Crítica de Ezequiel Obregon - Leedor.com

Aguas turbias
En los últimos quince años se hizo evidente la intención de varios nuevos cineastas de mejorar las condiciones de producción del cine de terror nacional. Se trató de una búsqueda integral; no sólo había que contar con más fondos u optimizarlos, sino que además era necesario pensar al género a partir de la propia idiosincrasia. Aparecieron una serie de directores, guionistas y productores (los hermanos Bogliano, Nicanor Loretti, Hernán Moyano, Daniel de la Vega, Gabriel Grego y tantos más) que ampliaron el espectro del terror “hecho en casa”. Los olvidados (2017), de los hermanos Luciano y Nicolás Onetti, viene a sumar su grano de arena, esta vez transportando el modelo slasher (furor en el cine norteamericano de los ’80) a un territorio vernáculo.

En Los olvidados el escenario es un protagonista más. Se trata de las ruinas de la ciudad bonaerense de Villa Epecuén, tristemente célebre por una inundación de 1985 que la dejó sepultada y en estado de inhabitabilidad. Conocida y frecuentada antes del desastre por sus aguas termales, Villa Epecuén se transformó en el escenario de rodajes sobre relatos apocalípticos; tal es el panorama de su penosa (y potente) imagen. Hacia allí se trasladan seis jóvenes que filmarán un documental sobre esa ciudad. Son bastante estereotipados (está el “canchero”, el cineasta snob, el muchacho sensible y, obviamente, las bellas chicas que los acompañan), aspecto que refiere al slasher.

En el modelo genérico que adscribe el film están los aciertos y las debilidades. Por un lado, se hace evidente el profesionalismo puesto en los rubros técnicos, tanto en la imagen como en la banda sonora. Hay una serie de tomas cenitales que muestran las ruinas y a los personajes circulando por ellas, útiles para señalarlos como “conejillos de indias” puestos en las garras de un grupo de dementes sobrevivientes que se las arreglarán para asustarlos, primero, y desmembrarlos después. El problema es que más allá de las marcas nacionales no hay un reciclaje de formas sólido que le aporte al relato una vuelta de tuerca más significativa.

En cuanto a la creación de personajes, del lado de los villanos las mejores escenas son las que los muestran en su propia convivencia, antes de que pongan “manos a la obra”. Son secuencias en donde el patetismo y el delirio solapado le agregan al film una dimensión más grotesca y genuina, en oposición de lo que sucede con las víctimas. Se destaca el aporte de Mirtha Busnelli, en un rol bastante infrecuente y revulsivo.

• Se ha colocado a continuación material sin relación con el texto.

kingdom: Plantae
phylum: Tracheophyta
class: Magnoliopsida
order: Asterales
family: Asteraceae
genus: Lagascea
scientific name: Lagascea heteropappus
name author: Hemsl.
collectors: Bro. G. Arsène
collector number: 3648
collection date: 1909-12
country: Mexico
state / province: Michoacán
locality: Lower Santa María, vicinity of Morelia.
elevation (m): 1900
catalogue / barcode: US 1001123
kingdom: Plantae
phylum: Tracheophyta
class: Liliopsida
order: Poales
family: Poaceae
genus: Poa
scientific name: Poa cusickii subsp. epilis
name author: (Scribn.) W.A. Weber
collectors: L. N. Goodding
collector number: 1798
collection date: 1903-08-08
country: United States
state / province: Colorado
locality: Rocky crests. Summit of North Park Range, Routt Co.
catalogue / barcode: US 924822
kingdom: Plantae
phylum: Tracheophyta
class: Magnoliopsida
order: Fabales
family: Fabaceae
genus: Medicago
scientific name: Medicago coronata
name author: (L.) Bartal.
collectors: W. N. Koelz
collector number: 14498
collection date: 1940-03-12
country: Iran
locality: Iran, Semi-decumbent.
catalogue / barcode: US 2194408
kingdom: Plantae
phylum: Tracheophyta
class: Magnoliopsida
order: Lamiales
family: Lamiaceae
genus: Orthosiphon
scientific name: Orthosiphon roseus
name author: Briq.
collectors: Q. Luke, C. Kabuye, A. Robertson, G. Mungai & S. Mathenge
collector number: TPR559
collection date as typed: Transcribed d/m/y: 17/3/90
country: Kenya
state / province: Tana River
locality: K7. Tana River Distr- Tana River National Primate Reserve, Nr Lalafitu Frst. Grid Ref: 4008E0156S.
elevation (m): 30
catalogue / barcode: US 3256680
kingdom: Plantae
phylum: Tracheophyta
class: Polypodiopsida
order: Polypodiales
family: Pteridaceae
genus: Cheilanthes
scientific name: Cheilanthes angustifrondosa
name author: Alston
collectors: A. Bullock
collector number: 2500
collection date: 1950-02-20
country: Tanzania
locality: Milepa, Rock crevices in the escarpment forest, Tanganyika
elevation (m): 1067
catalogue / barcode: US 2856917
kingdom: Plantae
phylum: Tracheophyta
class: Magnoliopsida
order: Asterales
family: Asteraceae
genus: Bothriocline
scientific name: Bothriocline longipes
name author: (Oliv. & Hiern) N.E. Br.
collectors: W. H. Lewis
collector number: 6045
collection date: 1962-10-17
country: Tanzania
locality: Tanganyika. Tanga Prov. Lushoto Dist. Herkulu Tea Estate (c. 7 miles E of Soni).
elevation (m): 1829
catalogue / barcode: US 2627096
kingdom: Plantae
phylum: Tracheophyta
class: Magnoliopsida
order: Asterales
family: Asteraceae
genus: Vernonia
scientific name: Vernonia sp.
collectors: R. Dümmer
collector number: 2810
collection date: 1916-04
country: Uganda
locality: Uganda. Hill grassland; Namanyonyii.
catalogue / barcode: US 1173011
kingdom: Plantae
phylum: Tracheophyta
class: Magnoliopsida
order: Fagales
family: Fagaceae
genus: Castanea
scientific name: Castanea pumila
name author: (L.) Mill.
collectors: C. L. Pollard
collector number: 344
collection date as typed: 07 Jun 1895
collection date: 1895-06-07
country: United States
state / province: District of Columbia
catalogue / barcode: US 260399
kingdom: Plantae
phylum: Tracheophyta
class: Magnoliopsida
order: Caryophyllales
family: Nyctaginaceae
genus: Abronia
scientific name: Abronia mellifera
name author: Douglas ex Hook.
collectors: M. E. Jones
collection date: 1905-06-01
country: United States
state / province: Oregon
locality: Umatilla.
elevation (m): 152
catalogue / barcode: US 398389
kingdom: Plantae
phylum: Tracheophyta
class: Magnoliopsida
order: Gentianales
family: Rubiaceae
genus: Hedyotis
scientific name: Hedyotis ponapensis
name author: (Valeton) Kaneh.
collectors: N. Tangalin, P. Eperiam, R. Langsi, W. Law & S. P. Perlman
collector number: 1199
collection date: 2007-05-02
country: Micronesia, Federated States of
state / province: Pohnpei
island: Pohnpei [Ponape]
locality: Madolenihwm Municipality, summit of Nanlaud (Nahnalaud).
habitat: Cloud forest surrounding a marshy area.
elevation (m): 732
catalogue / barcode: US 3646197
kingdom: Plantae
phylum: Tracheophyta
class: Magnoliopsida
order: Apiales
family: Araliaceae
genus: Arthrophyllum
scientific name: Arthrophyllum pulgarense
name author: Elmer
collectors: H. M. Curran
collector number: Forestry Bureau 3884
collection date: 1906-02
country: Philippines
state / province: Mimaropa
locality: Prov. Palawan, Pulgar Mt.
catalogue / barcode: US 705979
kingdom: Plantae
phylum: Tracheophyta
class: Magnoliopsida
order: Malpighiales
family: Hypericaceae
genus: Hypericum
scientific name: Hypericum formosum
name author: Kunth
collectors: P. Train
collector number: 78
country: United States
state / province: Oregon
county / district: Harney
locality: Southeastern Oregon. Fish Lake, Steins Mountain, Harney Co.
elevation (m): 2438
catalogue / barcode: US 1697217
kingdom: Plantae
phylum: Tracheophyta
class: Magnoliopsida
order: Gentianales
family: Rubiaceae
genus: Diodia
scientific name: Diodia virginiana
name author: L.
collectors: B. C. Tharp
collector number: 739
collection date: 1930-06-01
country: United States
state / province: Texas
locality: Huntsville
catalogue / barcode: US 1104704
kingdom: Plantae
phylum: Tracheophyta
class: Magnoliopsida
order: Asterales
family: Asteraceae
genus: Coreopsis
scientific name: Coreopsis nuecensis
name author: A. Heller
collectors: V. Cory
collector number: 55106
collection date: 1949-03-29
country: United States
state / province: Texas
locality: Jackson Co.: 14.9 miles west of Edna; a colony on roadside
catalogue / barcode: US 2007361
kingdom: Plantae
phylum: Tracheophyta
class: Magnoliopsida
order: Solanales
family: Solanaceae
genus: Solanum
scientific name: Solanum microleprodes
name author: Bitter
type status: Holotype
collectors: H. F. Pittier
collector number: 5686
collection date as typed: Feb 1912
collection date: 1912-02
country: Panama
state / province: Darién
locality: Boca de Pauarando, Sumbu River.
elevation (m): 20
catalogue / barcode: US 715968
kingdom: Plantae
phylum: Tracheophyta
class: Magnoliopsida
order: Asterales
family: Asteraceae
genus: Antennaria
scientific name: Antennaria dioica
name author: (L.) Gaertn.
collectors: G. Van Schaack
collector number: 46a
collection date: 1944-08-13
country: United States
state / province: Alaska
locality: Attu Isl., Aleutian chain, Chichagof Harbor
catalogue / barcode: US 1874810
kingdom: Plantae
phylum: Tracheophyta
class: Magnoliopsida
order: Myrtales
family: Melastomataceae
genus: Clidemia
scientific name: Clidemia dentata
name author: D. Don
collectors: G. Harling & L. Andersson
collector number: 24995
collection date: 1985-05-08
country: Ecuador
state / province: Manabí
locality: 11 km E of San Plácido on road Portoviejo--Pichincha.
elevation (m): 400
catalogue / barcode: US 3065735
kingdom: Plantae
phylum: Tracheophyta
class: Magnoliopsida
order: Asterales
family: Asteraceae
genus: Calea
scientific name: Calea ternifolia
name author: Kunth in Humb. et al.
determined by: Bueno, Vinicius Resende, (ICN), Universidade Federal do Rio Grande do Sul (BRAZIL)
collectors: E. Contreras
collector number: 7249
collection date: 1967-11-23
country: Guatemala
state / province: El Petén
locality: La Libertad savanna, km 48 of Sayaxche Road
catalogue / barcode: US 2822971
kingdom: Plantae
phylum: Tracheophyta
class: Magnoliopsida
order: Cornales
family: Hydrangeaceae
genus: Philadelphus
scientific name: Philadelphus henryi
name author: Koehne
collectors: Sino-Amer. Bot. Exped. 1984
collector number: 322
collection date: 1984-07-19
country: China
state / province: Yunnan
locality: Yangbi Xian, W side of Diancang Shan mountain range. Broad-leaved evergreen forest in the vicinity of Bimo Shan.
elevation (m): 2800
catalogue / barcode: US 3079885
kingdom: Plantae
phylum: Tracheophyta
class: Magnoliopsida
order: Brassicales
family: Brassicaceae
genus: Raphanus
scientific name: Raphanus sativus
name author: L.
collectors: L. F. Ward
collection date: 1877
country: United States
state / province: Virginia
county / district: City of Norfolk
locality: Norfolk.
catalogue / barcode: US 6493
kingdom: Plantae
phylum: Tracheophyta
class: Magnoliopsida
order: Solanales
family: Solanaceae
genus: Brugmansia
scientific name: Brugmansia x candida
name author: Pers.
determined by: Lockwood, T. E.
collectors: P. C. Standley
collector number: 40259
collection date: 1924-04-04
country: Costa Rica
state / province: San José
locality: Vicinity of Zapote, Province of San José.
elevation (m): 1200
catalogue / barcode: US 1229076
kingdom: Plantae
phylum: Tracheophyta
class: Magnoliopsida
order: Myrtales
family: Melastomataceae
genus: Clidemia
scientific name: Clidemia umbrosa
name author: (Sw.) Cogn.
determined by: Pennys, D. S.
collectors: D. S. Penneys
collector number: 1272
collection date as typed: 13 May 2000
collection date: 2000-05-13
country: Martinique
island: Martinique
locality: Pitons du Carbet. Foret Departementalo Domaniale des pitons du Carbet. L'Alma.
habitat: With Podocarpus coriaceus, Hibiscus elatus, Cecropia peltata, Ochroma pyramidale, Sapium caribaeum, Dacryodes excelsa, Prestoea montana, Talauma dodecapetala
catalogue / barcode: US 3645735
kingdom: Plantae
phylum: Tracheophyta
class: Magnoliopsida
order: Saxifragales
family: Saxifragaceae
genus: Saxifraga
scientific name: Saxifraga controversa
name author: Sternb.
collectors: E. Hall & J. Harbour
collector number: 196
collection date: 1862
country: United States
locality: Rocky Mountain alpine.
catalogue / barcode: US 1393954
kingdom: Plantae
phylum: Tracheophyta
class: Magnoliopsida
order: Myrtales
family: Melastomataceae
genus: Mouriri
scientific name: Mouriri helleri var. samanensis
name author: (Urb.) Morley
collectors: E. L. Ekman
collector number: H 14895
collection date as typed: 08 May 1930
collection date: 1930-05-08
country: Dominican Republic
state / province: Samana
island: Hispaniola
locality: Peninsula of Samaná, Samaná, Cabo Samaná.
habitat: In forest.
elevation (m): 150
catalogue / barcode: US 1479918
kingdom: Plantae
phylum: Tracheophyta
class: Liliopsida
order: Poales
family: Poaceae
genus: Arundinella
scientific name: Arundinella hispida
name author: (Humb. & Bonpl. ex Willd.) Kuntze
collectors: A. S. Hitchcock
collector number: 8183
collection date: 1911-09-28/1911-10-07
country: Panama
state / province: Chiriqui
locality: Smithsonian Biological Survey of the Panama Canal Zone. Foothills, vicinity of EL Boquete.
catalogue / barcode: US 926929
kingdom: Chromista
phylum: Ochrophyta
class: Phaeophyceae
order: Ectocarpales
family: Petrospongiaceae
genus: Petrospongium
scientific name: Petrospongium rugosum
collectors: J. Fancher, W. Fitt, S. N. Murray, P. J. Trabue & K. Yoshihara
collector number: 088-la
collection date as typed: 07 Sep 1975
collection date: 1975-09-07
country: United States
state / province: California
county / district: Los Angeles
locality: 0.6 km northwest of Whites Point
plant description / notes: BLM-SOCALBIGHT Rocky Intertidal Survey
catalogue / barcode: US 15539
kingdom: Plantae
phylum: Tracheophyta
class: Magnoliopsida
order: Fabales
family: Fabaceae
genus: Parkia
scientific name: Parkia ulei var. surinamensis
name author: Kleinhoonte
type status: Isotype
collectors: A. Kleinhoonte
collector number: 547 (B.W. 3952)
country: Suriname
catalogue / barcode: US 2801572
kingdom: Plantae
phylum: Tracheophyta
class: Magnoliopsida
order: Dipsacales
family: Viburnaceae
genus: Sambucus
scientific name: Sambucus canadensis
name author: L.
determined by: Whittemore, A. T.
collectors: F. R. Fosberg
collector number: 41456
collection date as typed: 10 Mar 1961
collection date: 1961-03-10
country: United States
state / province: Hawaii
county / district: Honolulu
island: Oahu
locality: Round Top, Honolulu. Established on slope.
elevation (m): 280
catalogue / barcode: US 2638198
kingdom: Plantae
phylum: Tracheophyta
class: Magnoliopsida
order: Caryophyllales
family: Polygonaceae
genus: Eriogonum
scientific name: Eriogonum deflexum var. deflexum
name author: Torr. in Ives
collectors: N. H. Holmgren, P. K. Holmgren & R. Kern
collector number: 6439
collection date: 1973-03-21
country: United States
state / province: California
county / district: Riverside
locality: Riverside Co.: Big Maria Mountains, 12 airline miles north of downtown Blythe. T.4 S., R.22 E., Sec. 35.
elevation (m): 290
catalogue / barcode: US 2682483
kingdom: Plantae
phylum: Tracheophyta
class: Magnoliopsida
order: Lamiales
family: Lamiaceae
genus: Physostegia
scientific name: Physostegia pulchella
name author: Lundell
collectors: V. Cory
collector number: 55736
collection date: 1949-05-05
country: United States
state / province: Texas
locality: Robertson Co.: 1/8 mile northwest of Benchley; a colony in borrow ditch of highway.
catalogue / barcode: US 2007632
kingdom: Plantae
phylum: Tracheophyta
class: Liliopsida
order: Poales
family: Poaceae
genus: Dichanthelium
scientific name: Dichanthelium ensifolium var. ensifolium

Los amantes del género sabrán disfrutar de este cóctel de emociones fuertes. Los que no son tan fanáticos encontrarán un escenario muy bien explotado, que también recurre a la iconografía del arquitecto Francisco Salamone, imponente per se, espacio ideal para el clímax que llega sin demasiadas sorpresas pero, claro, con la contundencia a la que debe aspirar.